ТЕКСТ ОТРЫВКА ->
Годы оккупации - [62]
Поздоровавшись, мы перешли наверх в кабинет, откуда из окна открывается чудеснейший вид на озеро и его берега. Глаз отдыхает. На столе лежала «Одиссея» и перевод ее первой песни. Мы беседовали о последних периодах войны, которая для Фридриха Георга закончилась трехдневным заключением в скверном лагере, в который после прихода победителей согнали все мужское население города. Я увидел, что пережитое сделало его сильнее.
Утром мы знакомой дорогой поднялись к Юберлингенскому дому на винограднике, оттуда к хижине живодера, которая была открыта. Впервые мы вошли в нее. Мы увидели бойню, крючья на стенах, яму для отбросов, окруженную засохшими лужами крови. В соседнем помещении до потолка громоздились тысячи выцветших черепов.
Совсем поблизости находится островок торфяника, на котором семь лет тому назад играл маленький Эрнстель. Как это любят делать дети, он построил в этом уголке свой замок. Брат проводил меня туда и показал темный земляной вал, сохранившийся до сегодняшнего дня. И снова я почувствовал, как гнетет меня неразгаданная тайна этой смерти.
Приехав на озеро, мы не могли там долго задерживаться; поездка была сопряжена с риском в первую очередь из-за того, что на дорогах неспокойно. В саду Георг Фридрих дал мне отросток руты и луковицы большой леопардовой лилии (Pardellilie), которую он у себя разводит. Затем я распрощался в надежде, что теперь злые чары рассеялись и мы вскорости опять свидимся уже на севере.
Мы заночевали в Оберхеммерсбахе, нас приютило в своем загородном доме семейства Бурда. Крафт развлекал нас разговорами, он рассказывал об охоте на львов, китов и слонов, о морских путешествиях, военных походах, судебных процессах, основании предприятий. Видно было, что никакие масштабы его не пугают. Так, например:
«…когда я высунулся из бункера и увидел, что квартал, в котором я живу, исчез…»
Мы спали в «Солнце», где все было полно старинного шварцвальдского уюта, который посреди разрушений показался нам просто чудом.

ИСХОДНЫЕ ДАННЫЕ ->
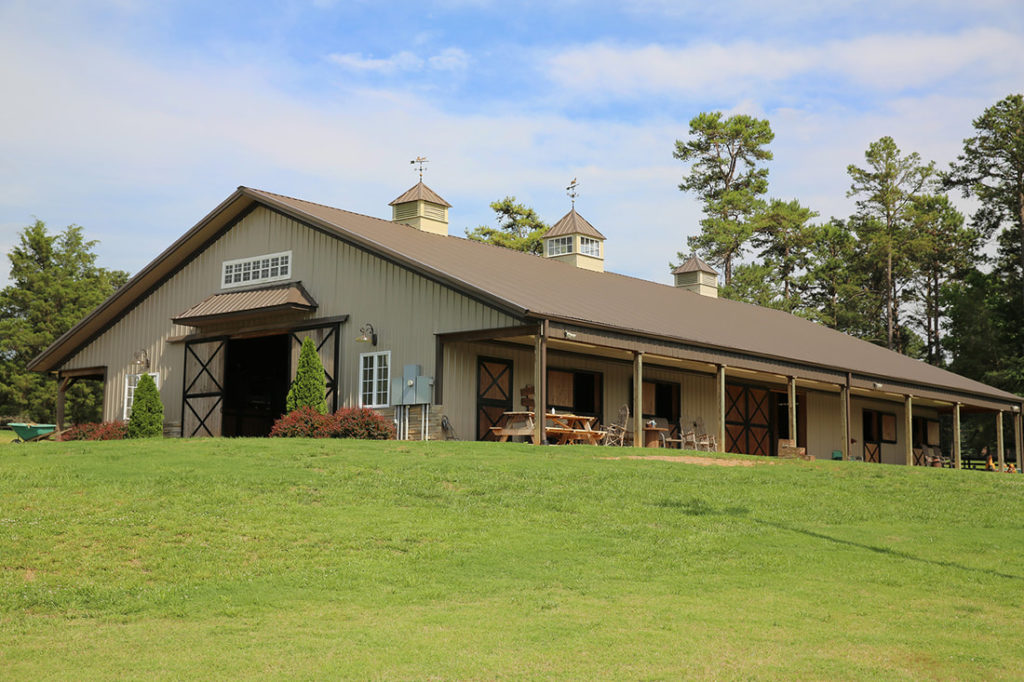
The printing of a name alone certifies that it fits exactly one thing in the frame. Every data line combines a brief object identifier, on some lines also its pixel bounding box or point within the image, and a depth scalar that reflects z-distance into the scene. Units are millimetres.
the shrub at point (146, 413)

ЧТО СДЕЛАТЬ ->
#1 Перечислите все темы, о которых, судя по отрывку о поездке к брату, рассказывал Крафт.
#2 Продолжите отрывок о поездке к брату после его последней фразы.
Данные здесь ни при чём.

ОТВЕТЫ ->
#1 Охота на львов, китов и слонов; морские путешествия; военные походы; судебные процессы; основание предприятий.

#2
Из-за всяческих аварий мы сегодня добрались только до Бюля. Так как нигде не удалось найти ночлега, мы нашли пристанище в одном из временных приютов Красного Креста. Ложе было жесткое, однако это было поучительно, поскольку тут мы изнутри увидели то разливанное море беды, которое потоком хлынуло по всем дорогам. В то время как вид немцев в дни их торжества часто настраивал меня на печальный лад, в несчастье они сейчас вызывают у меня глубочайшее уважение.
Мы ехали дальше через разрушенные города, душераздирающее зрелище. Хуже всего разорен Пфорцгейм; дорога вела между сплошных развалин. На руинах виднелись белые кресты и цветы в память погибших под завалами. Порой они светились среди раскинувшихся развалин как лампадки над гробом покойника.
На окраине города у нас случилась очередная авария, поломку невозможно было исправить к утру. Поэтому мы разделились, пустившись на поиски пристанища. Я отправился в близлежащий Эттинген и попросился, чтобы нас приютили на ночь в общежитии Красного Креста. Там я спал в китайской тесноте среди мужчин, женщин и детей в подвальном помещении. Перед тем как ложиться, мы за общим столом пили солодовый кофе, ели каждый, что у кого было.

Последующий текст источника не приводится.